Another property rented as a ‘studio room’ has been ruled a boarding house by the Tenancy Tribunal, continuing a trend of Dunedin landlords requiring tenants to sign illegal fixed term contracts when renting studio rooms that turned out to not actually meet the legal definition of a studio room.
Under the Residential Tenancies Act, a boarding house has six or more rooms that individual tenants can rent and communal facilities like bathrooms and kitchens. Unlike their friends in flats or self-contained apartments, tenants in boarding houses can terminate their tenancy with only 48 hours notice, so the lucky buggers don’t have to pay rent for a fixed term, meaning they don’t have to pay over the summer when they’re not living in Dunedin.
Last year, the Tenancy Tribunal was brought another incident of students living in a boarding house, while being charged studio apartment fees. Two students submitted a claim against Edinburgh Realty LTD, who had locked them in an illegal, fixed 12-month contract.

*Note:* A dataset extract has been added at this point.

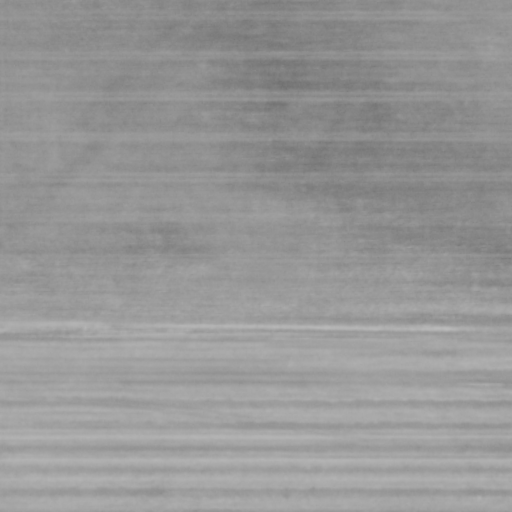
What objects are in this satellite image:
crop: (256, 256)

The tenants had figured out the dastardly plan and provided a 48-hour notice of termination, which the landlord rejected, because of the contract, stating the lease was fixed-term from the 1st of January 2018 to the 31st of December 2018.
Had the tenants not known the difference between the two types of properties, they could have ended up paying months of rent unnecessarily, as many others left in the dark have.
One key sign you’re living in a boarding house is if you’re in an allocated room, decided upon by your landlord, with a communal living space.